It "shows the importance of not automatically putting your trust in the big name fund management houses," says Moneyspider.com managing director, Bill Ross. "Small but perfectly formed houses, such as Rathbone and Neptune, can seriously reward investors who are prepared to consider unfamiliar names," he says.

But why is this the case? Because they have the most seasoned fund managers, says Mark Dampier, head of research at Hargreaves Lansdown. Most top managers leave big-name groups to set up or run their own funds with smaller outfits, such as Saracen, Jupiter, Lion Trust and Neptune, where "they have more incentives and are less likely to leave", he says, partly because they prefer the working environment. Some bigger names have begun to notice this, he says. Indeed, Old Mutual and Resolution have responded by setting up their own boutique-like structures, "taking the administration off the shoulders of fund managers", for example.

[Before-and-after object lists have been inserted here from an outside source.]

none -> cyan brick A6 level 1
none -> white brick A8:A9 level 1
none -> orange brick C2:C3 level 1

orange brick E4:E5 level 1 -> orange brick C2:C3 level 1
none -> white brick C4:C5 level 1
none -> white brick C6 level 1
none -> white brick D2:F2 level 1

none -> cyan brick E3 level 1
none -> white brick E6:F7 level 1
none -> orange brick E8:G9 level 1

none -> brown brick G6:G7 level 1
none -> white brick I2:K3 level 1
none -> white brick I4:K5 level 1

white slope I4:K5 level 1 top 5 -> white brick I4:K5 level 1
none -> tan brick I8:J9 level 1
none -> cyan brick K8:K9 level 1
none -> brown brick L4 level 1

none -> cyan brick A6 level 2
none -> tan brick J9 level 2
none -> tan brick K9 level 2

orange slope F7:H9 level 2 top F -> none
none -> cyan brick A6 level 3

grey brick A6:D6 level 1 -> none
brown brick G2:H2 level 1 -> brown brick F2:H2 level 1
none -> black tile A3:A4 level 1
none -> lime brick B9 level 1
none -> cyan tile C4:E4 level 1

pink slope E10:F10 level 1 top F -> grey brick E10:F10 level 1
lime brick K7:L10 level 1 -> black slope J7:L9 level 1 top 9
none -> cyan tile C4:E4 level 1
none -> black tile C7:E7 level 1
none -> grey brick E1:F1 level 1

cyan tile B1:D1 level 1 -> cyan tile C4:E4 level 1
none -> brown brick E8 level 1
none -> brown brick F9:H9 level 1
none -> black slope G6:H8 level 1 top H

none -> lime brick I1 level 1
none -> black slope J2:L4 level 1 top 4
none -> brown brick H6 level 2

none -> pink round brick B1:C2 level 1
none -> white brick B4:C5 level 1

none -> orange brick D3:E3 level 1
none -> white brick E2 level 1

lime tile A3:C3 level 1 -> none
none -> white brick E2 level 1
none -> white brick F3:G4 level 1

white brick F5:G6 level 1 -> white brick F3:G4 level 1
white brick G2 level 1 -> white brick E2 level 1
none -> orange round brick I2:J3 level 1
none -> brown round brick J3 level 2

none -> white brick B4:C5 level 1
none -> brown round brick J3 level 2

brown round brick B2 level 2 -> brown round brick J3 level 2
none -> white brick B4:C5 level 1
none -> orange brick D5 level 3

One boutique worth investigating is Jim Fisher's Glasgow-based Saracen Growth Fund (0141 248 2277). Over five years, the £200m fund has returned 203%, and is a favourite among institutional investors, who like Fisher's approach he looks for undervalued stocks no-one else has spotted. He invests in the fund the company's only one himself, meaning he has a greater incentive to do well than many of the larger players. As anyone who has invested in the fund (a list that includes the Rothschilds) can tell you, big isn't always best.